Work instruction: Translate this sentence from the food news extract into Spanish: "Scientists there have bred two varieties of watermelon that contain the nutrients of many conventional varieties but have more than 50% less sugar."

Low-sugar fruit developed
For people watching their sugar intake, the U.S. Dept. of Agriculture’s Agricultural Research Service has developed a low-sugar version of a popular fruit.
Scientists there have bred two varieties of watermelon that contain the nutrients of many conventional varieties but have more than 50% less sugar.
Angela Davis, a plant geneticist in Lane, Okla., and the chief breeder of the varieties, decided to develop a low-sugar watermelon after learning that the sugary fruit was off limits for many consumers, including diabetics.
She said that she was not sure that a low-sugar watermelon could be developed, given the tendency of richly pigmented watermelons to contain higher levels of sugar. But she screened hundreds of watermelons and discovered one with golden flesh and low amounts of sugar. This variety is the one that provides the genetic foundation for the current lines, which are red.
Davis has shared the new watermelon stock with interested growers. The debut of the new varieties depends on farmers’ receptiveness.
She has also developed a melon that has a little more sugar than the low-sugar varieties and a little less sugar than commercially available watermelons.
ConAgra acquires Alexia Foods
ConAgra Foods Inc., Omaha, Neb., recently announced that it has acquired New York–based Alexia Foods Inc., a privately held natural food company.
The Alexia brand generates approximately $35 million in annual sales of products that are available at natural, gourmet, club, and grocery stores. According to ConAgra, Alexia Foods will continues to operate from its existing Long Island City, N.Y., offices under the leadership of Alex Dzieduszycki, Alexia’s founder.
Taste receptor detects off-flavors
Researchers from the Nestlé Research Center, Lausanne, Switzerland, have discovered a molecular basis for the off-taste of artificial sweeteners.
In the June online edition of the American Journal of Physiology, they discuss that a specific receptor in humans, TRPV1, which is involved in the perception of heat, pain, and noxious stimuli, also detects artificial sweetener off-tastes.

Material supplied:
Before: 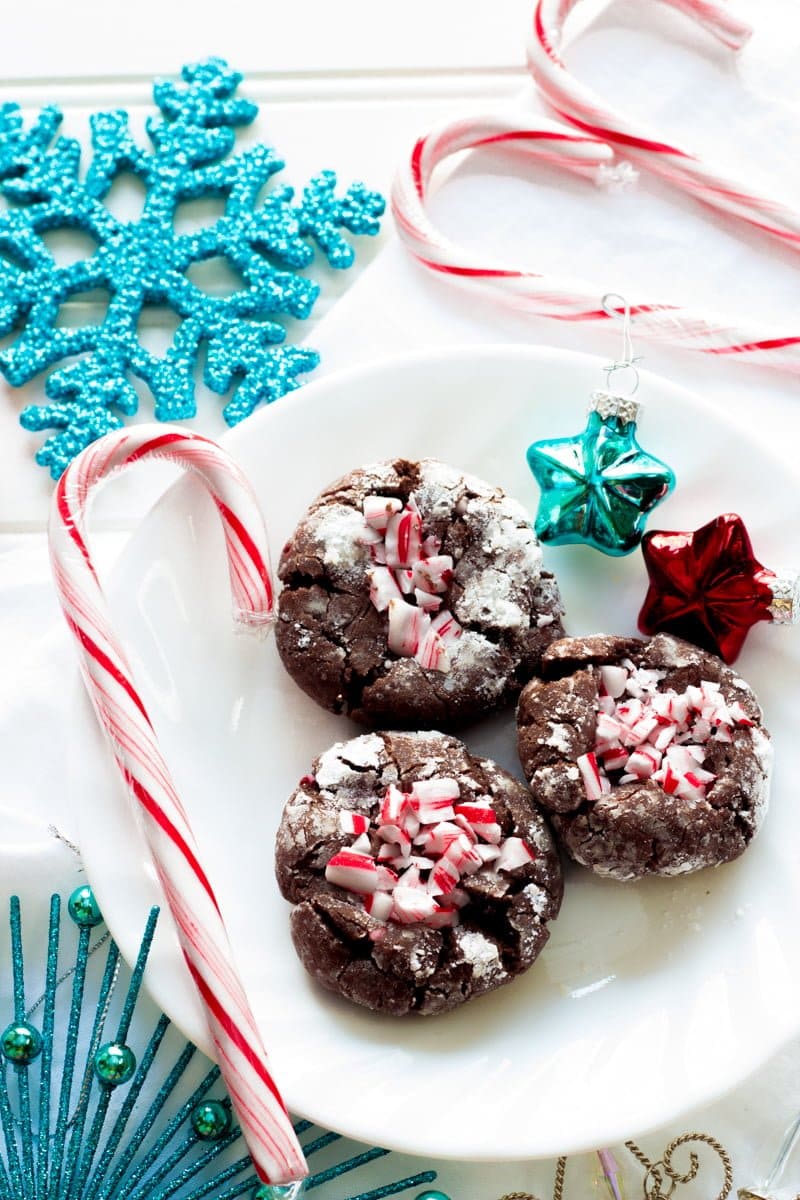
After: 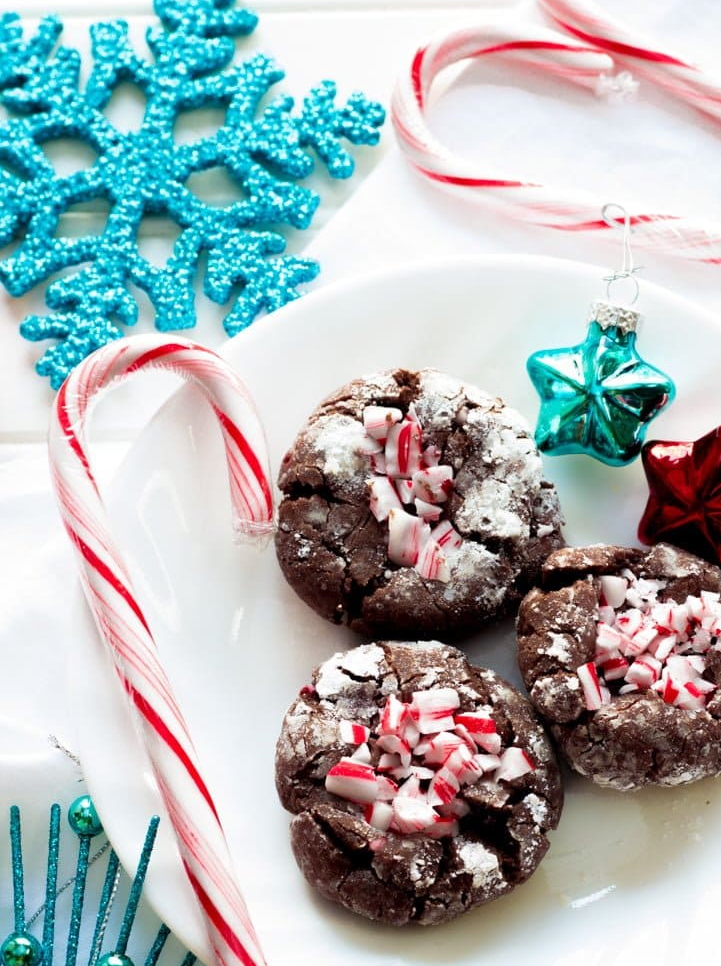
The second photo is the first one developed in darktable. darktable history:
---
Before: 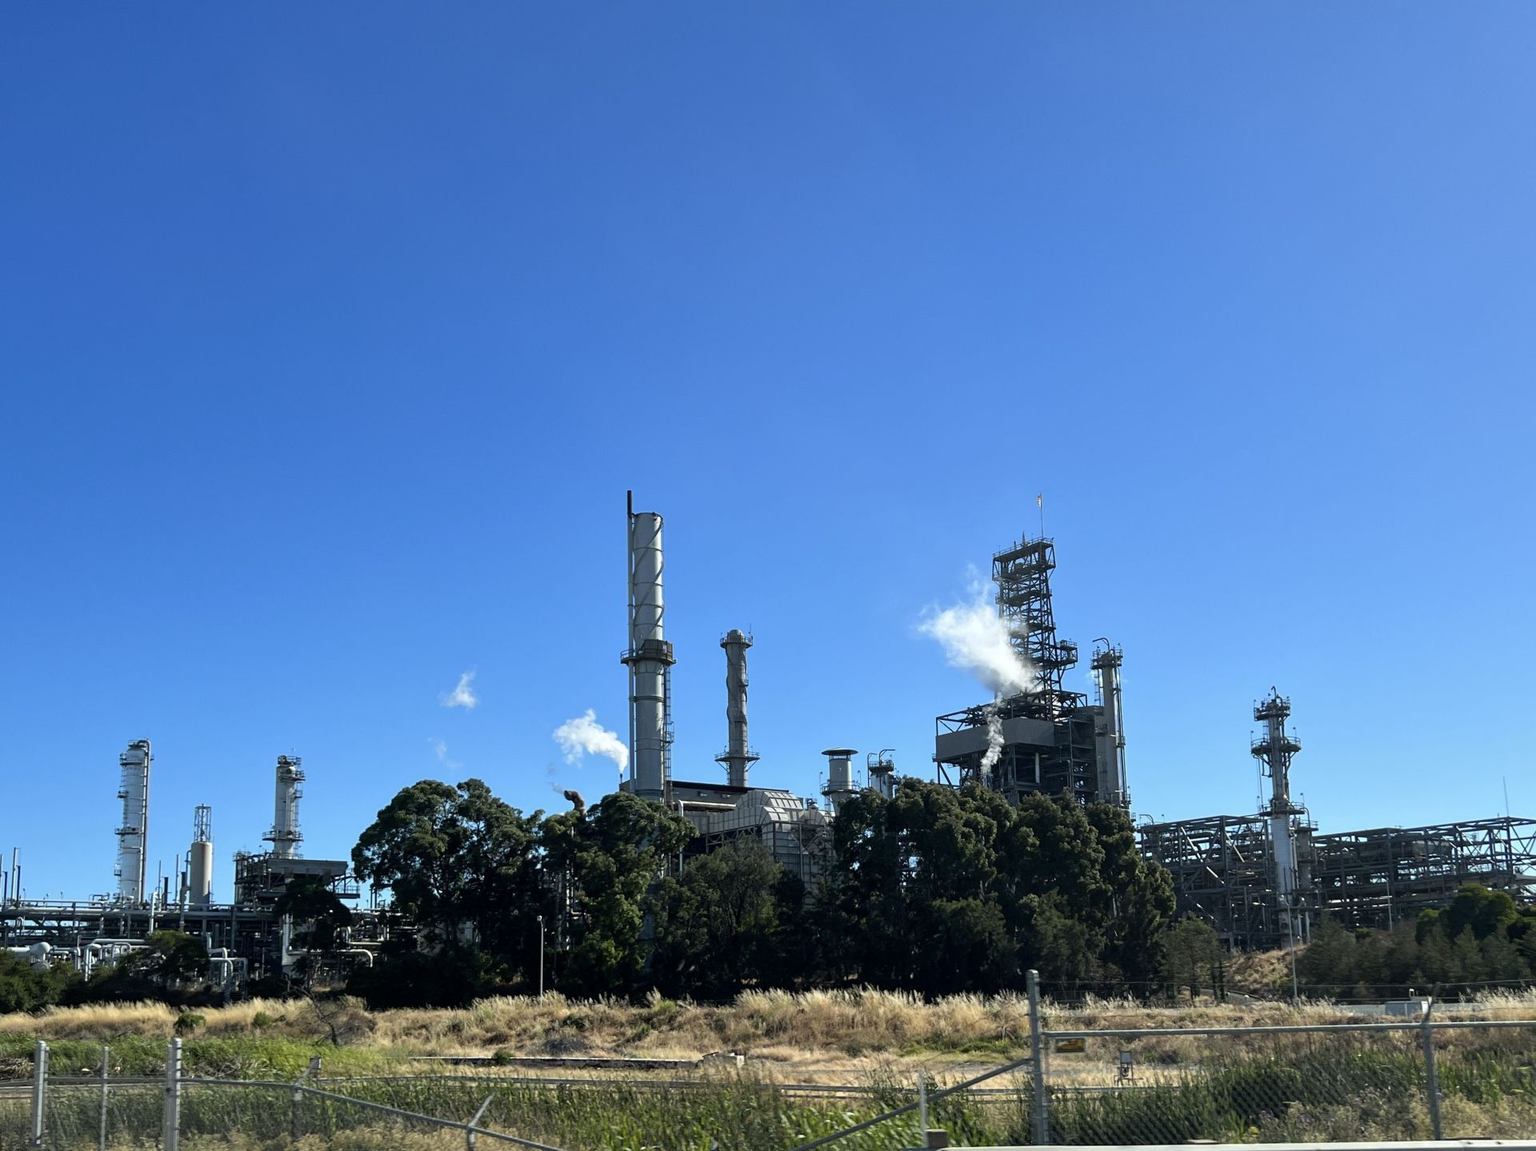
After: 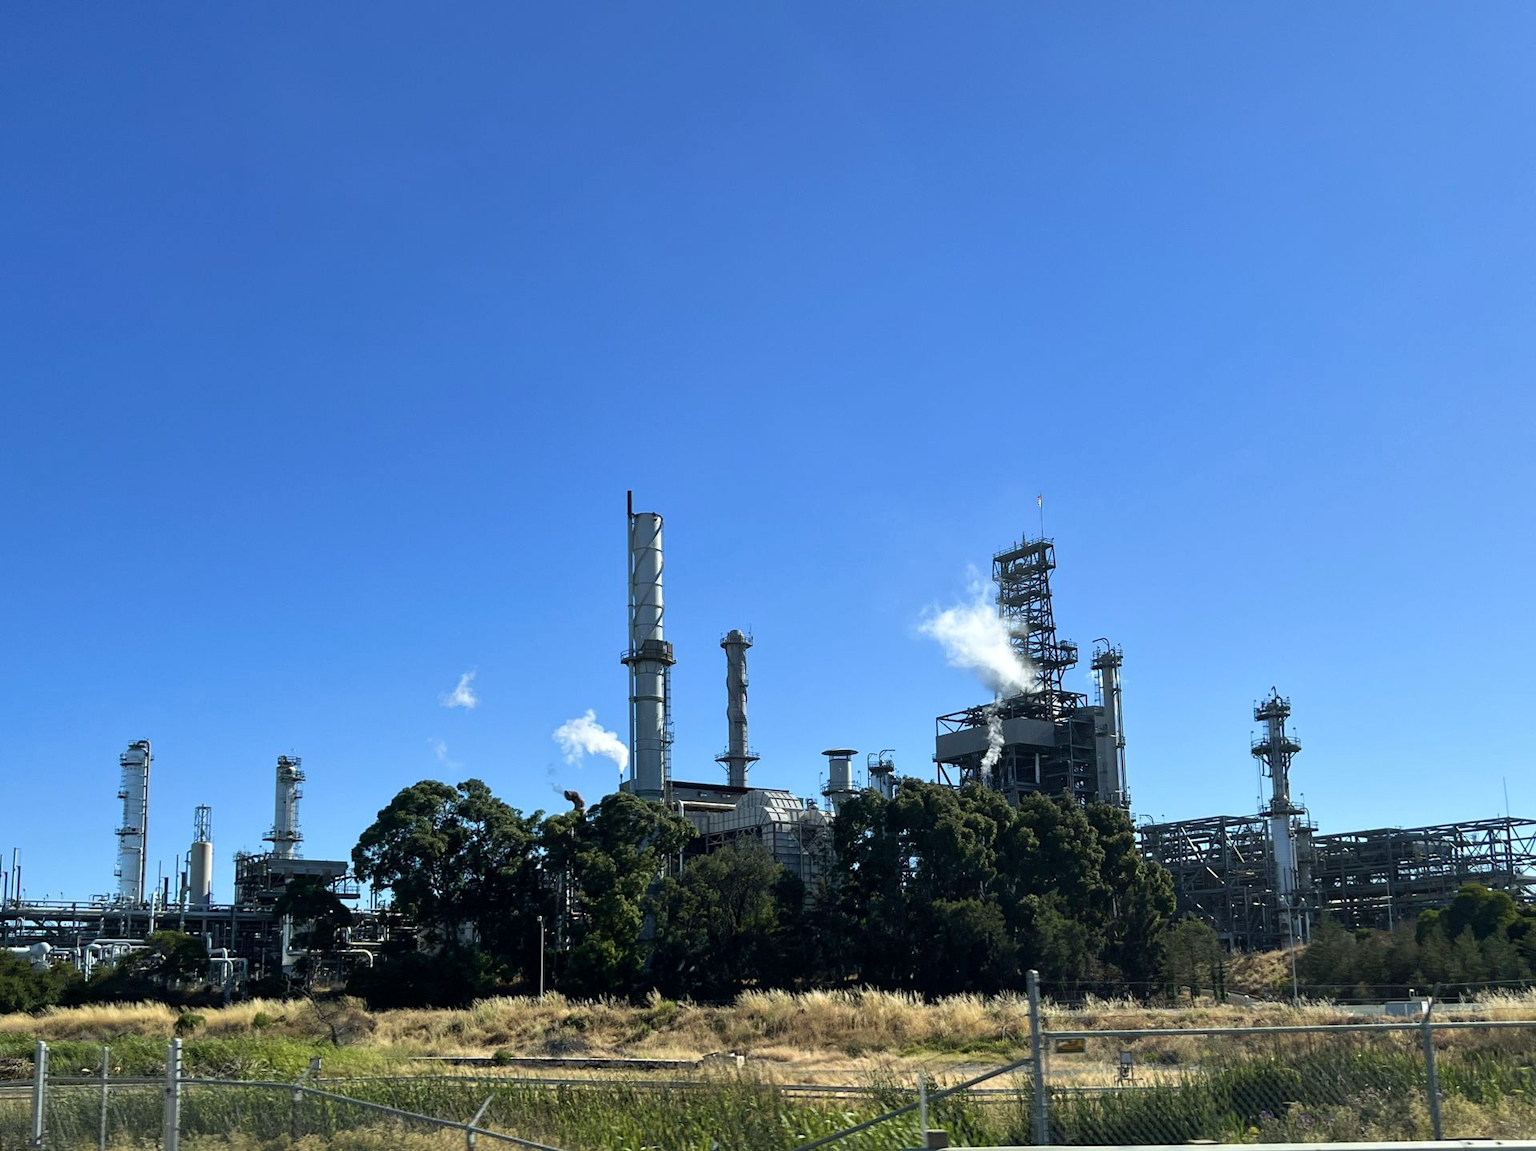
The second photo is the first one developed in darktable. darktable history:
...
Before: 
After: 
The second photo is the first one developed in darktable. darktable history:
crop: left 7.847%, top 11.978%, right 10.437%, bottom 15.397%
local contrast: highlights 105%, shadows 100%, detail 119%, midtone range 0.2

Expected answer: Los científicos de allí han obtenido mediante cruzamiento dos variedades de sandía que contienen los nutrientes de muchas variedades convencionales, pero tienen más de un 50 % menos de azúcar.